For every business success there are also those stories of failure and there are a few other places that this reality is as stark as in South Africa’s startup landscape where the failure rates is high as 80% within the first two years, with the rate increasing in the third and fourth year, leading to some businesses being forced to liquidate.

Many of these businesses that fail face financial crisises that few recover from and in most instances results in business owners having to shut their businesses down.

Last week, SME South Africa looked at deregistration as one option business owners have when they have to close down their business and this week we look at what you should know when liquidation is your option.

Unlike the more simpler process of deregistration, which takes place if it has no assets or liabilities, the liquidation route is followed if your business has assets, liabilities or both.

Admitted attorney and associate at legal firm M Prem IncLesya Pansegrouw, breaks down what it means for you when liquidating your business and why you shouldn’t take the tax implications lightly.

1. WHEN YOU HAVE TO LIQUIDATE

This is a process by which a company or close corporation effectively declares itself insolvent, says Pansegrouw.

Your business can undergo voluntary liquidation, where you choose to voluntarily liquidate, or you could undergo compulsory liquidation through action by creditors.

What happens next?

Once the business has been placed under liquidation, either voluntarily or by creditors’ court application, your business will stop all its business activities except in so far as may be required for the winding-up, Pansegrouw says.

A liquidator will also be appointed to sell all the assets, pay off creditors, divide any residue amongst the former shareholders and then simply close the business down.

2. SORT OUT YOUR CONTRACTS WITH THE LIQUIDATOR

When a business is liquidated, all contracts concluded with the business remain in effect.
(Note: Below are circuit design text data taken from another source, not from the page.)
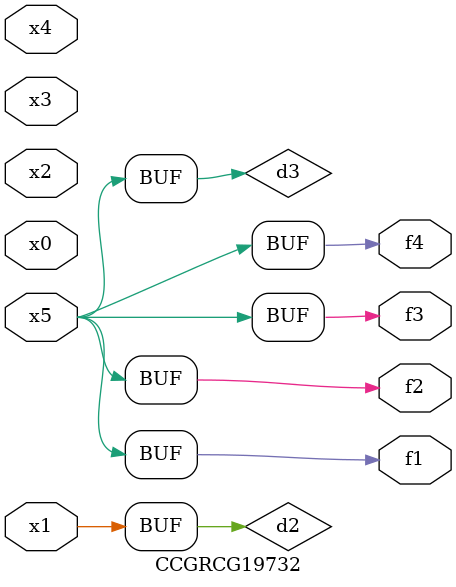
<source format=v>
module CCGRCG19732(
	input x0, x1, x2, x3, x4, x5,
	output f1, f2, f3, f4
);

	wire d1, d2, d3;

	not (d1, x5);
	or (d2, x1);
	xnor (d3, d1);
	assign f1 = d3;
	assign f2 = d3;
	assign f3 = d3;
	assign f4 = d3;
endmodule

</source>
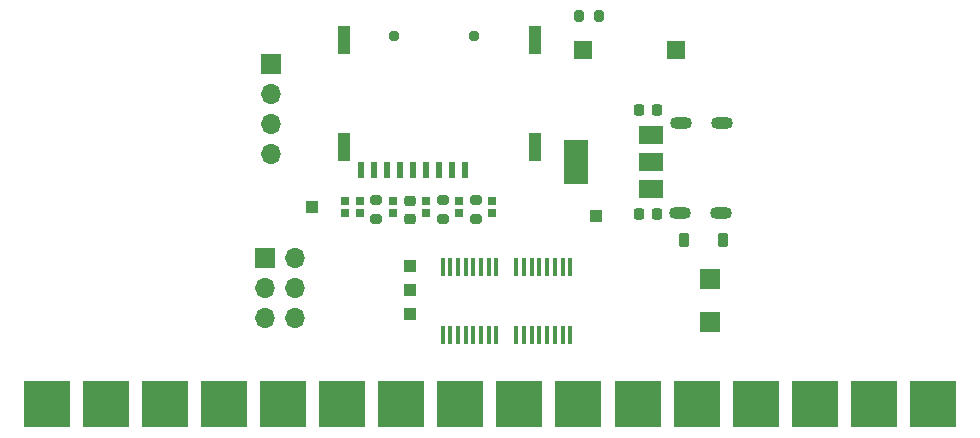
<source format=gbr>
%TF.GenerationSoftware,KiCad,Pcbnew,(7.0.0)*%
%TF.CreationDate,2024-08-27T08:05:48+05:30*%
%TF.ProjectId,Temperature Thing With Thermocouple 3V3,54656d70-6572-4617-9475-726520546869,v2.0.1*%
%TF.SameCoordinates,Original*%
%TF.FileFunction,Soldermask,Bot*%
%TF.FilePolarity,Negative*%
%FSLAX46Y46*%
G04 Gerber Fmt 4.6, Leading zero omitted, Abs format (unit mm)*
G04 Created by KiCad (PCBNEW (7.0.0)) date 2024-08-27 08:05:48*
%MOMM*%
%LPD*%
G01*
G04 APERTURE LIST*
G04 Aperture macros list*
%AMRoundRect*
0 Rectangle with rounded corners*
0 $1 Rounding radius*
0 $2 $3 $4 $5 $6 $7 $8 $9 X,Y pos of 4 corners*
0 Add a 4 corners polygon primitive as box body*
4,1,4,$2,$3,$4,$5,$6,$7,$8,$9,$2,$3,0*
0 Add four circle primitives for the rounded corners*
1,1,$1+$1,$2,$3*
1,1,$1+$1,$4,$5*
1,1,$1+$1,$6,$7*
1,1,$1+$1,$8,$9*
0 Add four rect primitives between the rounded corners*
20,1,$1+$1,$2,$3,$4,$5,0*
20,1,$1+$1,$4,$5,$6,$7,0*
20,1,$1+$1,$6,$7,$8,$9,0*
20,1,$1+$1,$8,$9,$2,$3,0*%
G04 Aperture macros list end*
%ADD10R,4.000000X4.000000*%
%ADD11R,1.700000X1.700000*%
%ADD12O,1.700000X1.700000*%
%ADD13O,1.850000X1.050000*%
%ADD14R,1.000000X1.000000*%
%ADD15RoundRect,0.225000X-0.250000X0.225000X-0.250000X-0.225000X0.250000X-0.225000X0.250000X0.225000X0*%
%ADD16RoundRect,0.200000X-0.275000X0.200000X-0.275000X-0.200000X0.275000X-0.200000X0.275000X0.200000X0*%
%ADD17R,0.650000X0.650000*%
%ADD18R,2.000000X1.500000*%
%ADD19R,2.000000X3.800000*%
%ADD20R,0.450000X1.600000*%
%ADD21RoundRect,0.200000X0.200000X0.275000X-0.200000X0.275000X-0.200000X-0.275000X0.200000X-0.275000X0*%
%ADD22RoundRect,0.225000X-0.225000X-0.375000X0.225000X-0.375000X0.225000X0.375000X-0.225000X0.375000X0*%
%ADD23RoundRect,0.225000X-0.225000X-0.250000X0.225000X-0.250000X0.225000X0.250000X-0.225000X0.250000X0*%
%ADD24R,1.500000X1.500000*%
%ADD25RoundRect,0.200000X0.275000X-0.200000X0.275000X0.200000X-0.275000X0.200000X-0.275000X-0.200000X0*%
%ADD26C,0.950000*%
%ADD27R,1.100000X2.400000*%
%ADD28R,0.620000X1.400000*%
G04 APERTURE END LIST*
D10*
%TO.C,J7*%
X166499999Y-115999999D03*
%TD*%
D11*
%TO.C,J18*%
X119999999Y-103674999D03*
D12*
X122539999Y-103674999D03*
X119999999Y-106214999D03*
X122539999Y-106214999D03*
X119999999Y-108754999D03*
X122539999Y-108754999D03*
%TD*%
D10*
%TO.C,J10*%
X121499999Y-115999999D03*
%TD*%
%TO.C,J15*%
X141499999Y-115999999D03*
%TD*%
D13*
%TO.C,J13*%
X155124999Y-99799999D03*
X158574999Y-99799999D03*
X155174999Y-92199999D03*
X158624999Y-92199999D03*
%TD*%
D11*
%TO.C,J16*%
X157679999Y-105399999D03*
%TD*%
D10*
%TO.C,J11*%
X131499999Y-115999999D03*
%TD*%
%TO.C,J2*%
X126499999Y-115999999D03*
%TD*%
%TO.C,J8*%
X156499999Y-115999999D03*
%TD*%
%TO.C,J1*%
X116499999Y-115999999D03*
%TD*%
D11*
%TO.C,J21*%
X120499999Y-87199999D03*
D12*
X120499999Y-89739999D03*
X120499999Y-92279999D03*
X120499999Y-94819999D03*
%TD*%
D10*
%TO.C,J4*%
X106499999Y-115999999D03*
%TD*%
%TO.C,J6*%
X146499999Y-115999999D03*
%TD*%
%TO.C,J12*%
X101499999Y-115999999D03*
%TD*%
%TO.C,J3*%
X136499999Y-115999999D03*
%TD*%
%TO.C,J14*%
X171499999Y-115999999D03*
%TD*%
%TO.C,J17*%
X161499999Y-115999999D03*
%TD*%
%TO.C,J5*%
X176499999Y-115999999D03*
%TD*%
%TO.C,J9*%
X111499999Y-115999999D03*
%TD*%
%TO.C,J19*%
X151499999Y-115999999D03*
%TD*%
D11*
%TO.C,J20*%
X157629999Y-109049999D03*
%TD*%
D14*
%TO.C,TP12*%
X123974999Y-99299999D03*
%TD*%
D15*
%TO.C,C14*%
X132200000Y-98775000D03*
X132200000Y-100325000D03*
%TD*%
D16*
%TO.C,R12*%
X137800000Y-98725000D03*
X137800000Y-100375000D03*
%TD*%
D17*
%TO.C,RV1*%
X130799999Y-99799999D03*
X130799999Y-98799999D03*
%TD*%
D18*
%TO.C,U8*%
X152624999Y-93199999D03*
X152624999Y-95499999D03*
D19*
X146324999Y-95499999D03*
D18*
X152624999Y-97799999D03*
%TD*%
D14*
%TO.C,TP9*%
X132274999Y-108349999D03*
%TD*%
D20*
%TO.C,U3*%
X145799999Y-110124999D03*
X145149999Y-110124999D03*
X144499999Y-110124999D03*
X143849999Y-110124999D03*
X143199999Y-110124999D03*
X142549999Y-110124999D03*
X141899999Y-110124999D03*
X141249999Y-110124999D03*
X141249999Y-104374999D03*
X141899999Y-104374999D03*
X142549999Y-104374999D03*
X143199999Y-104374999D03*
X143849999Y-104374999D03*
X144499999Y-104374999D03*
X145149999Y-104374999D03*
X145799999Y-104374999D03*
%TD*%
D21*
%TO.C,R3*%
X148225000Y-83175000D03*
X146575000Y-83175000D03*
%TD*%
D17*
%TO.C,RV3*%
X139199999Y-99799999D03*
X139199999Y-98799999D03*
%TD*%
D22*
%TO.C,D6*%
X155430000Y-102150000D03*
X158730000Y-102150000D03*
%TD*%
D23*
%TO.C,C17*%
X151625000Y-99925000D03*
X153175000Y-99925000D03*
%TD*%
D17*
%TO.C,RV4*%
X136399999Y-99799999D03*
X136399999Y-98799999D03*
%TD*%
%TO.C,RV6*%
X126699999Y-99799999D03*
X126699999Y-98799999D03*
%TD*%
D24*
%TO.C,SW1*%
X154724999Y-86049999D03*
X146924999Y-86049999D03*
%TD*%
D14*
%TO.C,TP7*%
X132274999Y-104349999D03*
%TD*%
D17*
%TO.C,RV5*%
X133599999Y-99799999D03*
X133599999Y-98799999D03*
%TD*%
D25*
%TO.C,R13*%
X135000000Y-100375000D03*
X135000000Y-98725000D03*
%TD*%
D14*
%TO.C,TP5*%
X148024999Y-100099999D03*
%TD*%
D26*
%TO.C,U4*%
X130850000Y-84805000D03*
X137650000Y-84805000D03*
D27*
X126674999Y-94224999D03*
X126674999Y-85224999D03*
X142824999Y-85224999D03*
X142824999Y-94224999D03*
D28*
X136854999Y-96224999D03*
X135754999Y-96224999D03*
X134654999Y-96224999D03*
X133554999Y-96224999D03*
X132454999Y-96224999D03*
X131354999Y-96224999D03*
X130254999Y-96224999D03*
X129154999Y-96224999D03*
X128054999Y-96224999D03*
%TD*%
D17*
%TO.C,RV2*%
X127999999Y-99799999D03*
X127999999Y-98799999D03*
%TD*%
D25*
%TO.C,R11*%
X129400000Y-100375000D03*
X129400000Y-98725000D03*
%TD*%
D20*
%TO.C,U6*%
X139549999Y-110124999D03*
X138899999Y-110124999D03*
X138249999Y-110124999D03*
X137599999Y-110124999D03*
X136949999Y-110124999D03*
X136299999Y-110124999D03*
X135649999Y-110124999D03*
X134999999Y-110124999D03*
X134999999Y-104374999D03*
X135649999Y-104374999D03*
X136299999Y-104374999D03*
X136949999Y-104374999D03*
X137599999Y-104374999D03*
X138249999Y-104374999D03*
X138899999Y-104374999D03*
X139549999Y-104374999D03*
%TD*%
D14*
%TO.C,TP8*%
X132274999Y-106349999D03*
%TD*%
D23*
%TO.C,C18*%
X151625000Y-91075000D03*
X153175000Y-91075000D03*
%TD*%
M02*

</source>
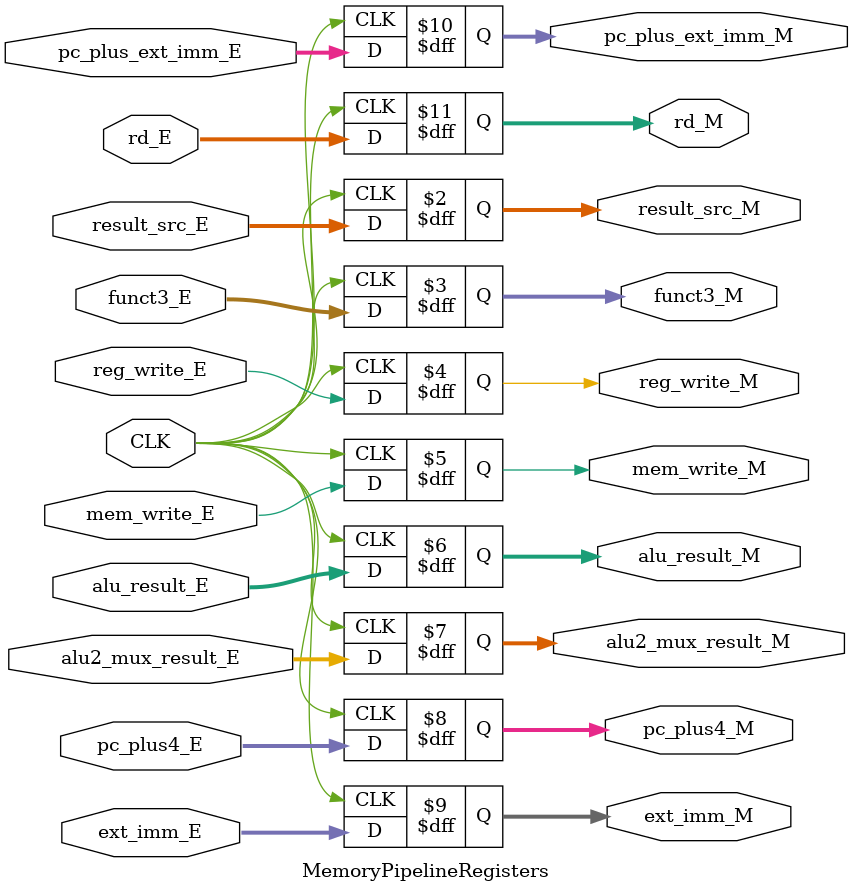
<source format=sv>
module MemoryPipelineRegisters(
	input logic CLK,
	input logic [2:0] result_src_E, funct3_E,
	input logic reg_write_E, mem_write_E,
	input logic [31:0] alu_result_E, alu2_mux_result_E, pc_plus4_E, ext_imm_E, pc_plus_ext_imm_E,
	input logic [4:0] rd_E,

	output logic [2:0] result_src_M, funct3_M,
	output logic reg_write_M, mem_write_M,
	output logic [31:0] alu_result_M, alu2_mux_result_M, pc_plus4_M, ext_imm_M, pc_plus_ext_imm_M,
	output logic [4:0] rd_M
);

always @(posedge CLK)
begin

	result_src_M <= result_src_E;
	funct3_M <= funct3_E;
	reg_write_M <= reg_write_E;
	mem_write_M <= mem_write_E;
	alu_result_M <= alu_result_E;
	alu2_mux_result_M <= alu2_mux_result_E;
	pc_plus4_M <= pc_plus4_E;
	ext_imm_M <= ext_imm_E;
	pc_plus_ext_imm_M <= pc_plus_ext_imm_E;
	rd_M <= rd_E;

end

endmodule
</source>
The liquidator is then tasked with making a decision, within a reasonable period of time, whether or not he or she intends to abide by the contract or terminate it, depending on what would be most beneficial to the creditors.

Pansegrouw says, however, that should the liquidator elect to terminate the contract, the other contracting party has a monetary claim against the insolvent estate as a concurrent creditor (creditors who do not hold any security).

3. REMEMBER DIRECTOR AND SHAREHOLDER LIABILITY

Directors and shareholders should be especially cautious when the business undergoes liquidation because they will still be liable for debt for which they have signed surety.

Pansegrouw says in the event that a director acted grossly negligent or fraudulent in his capacity as director, it is also possible for the corporate veil to be lifted by a court, rendering the director personally liable.

4. WHAT THIS PROCESS MEANS FOR YOUR EMPLOYEES

According to Pansegrouw, the business’s liquidation does not terminate employment contracts. It is up to the liquidator to decide whether to do so, and this decision must be in line with the Labour Relations Act 66 of 1995, Basic Conditions of Employment Act 75 of 1997, and the Insolvency Act 24 of 1936.

She says however, that employment contracts are suspended upon liquidation of the employer. During the suspension period, the employee is not obliged to render any services to the employer, and is not entitled to receive any pay or employment benefits arising from the contract.

An employee whose services have been terminated due to liquidation is entitled to claim loss suffered as a result of the termination, and severance benefits as if they were dismissed for operational reasons, from the employer’s liquidated estate. The employees rank second to creditors who hold security, even above SARS.

5. HANDLE YOUR TAXES ADEQUATELY

SARS has a preferent claim in the business’s insolvent estate, meaning that SARS gets paid before the business’s concurrent creditors, Pansegrouw says.

If the business has undergone voluntary liquidation and there is still debt owing to SARS after the winding-up of the business, she says the shareholders may, in terms of the Tax Administration Act 28 of 2011, be held personally liable in certain circumstances.

Something to note about VAT

Pansegrouw says the Value Added Tax Act 89 of 1991 places you as member or director of a business who has regularly partaken in the management of the company in the position of a trustee of the government’s money and are therefore liable for the business’s VAT in person.

Other taxes are deemed to be civil debt, and money owed to SARS simply gets written off if SARS does not get a dividend from the business’s insolvent estate or if the business is deregistered, she explains but adds however, that SARS may issue criminal summons against business owners in this regard.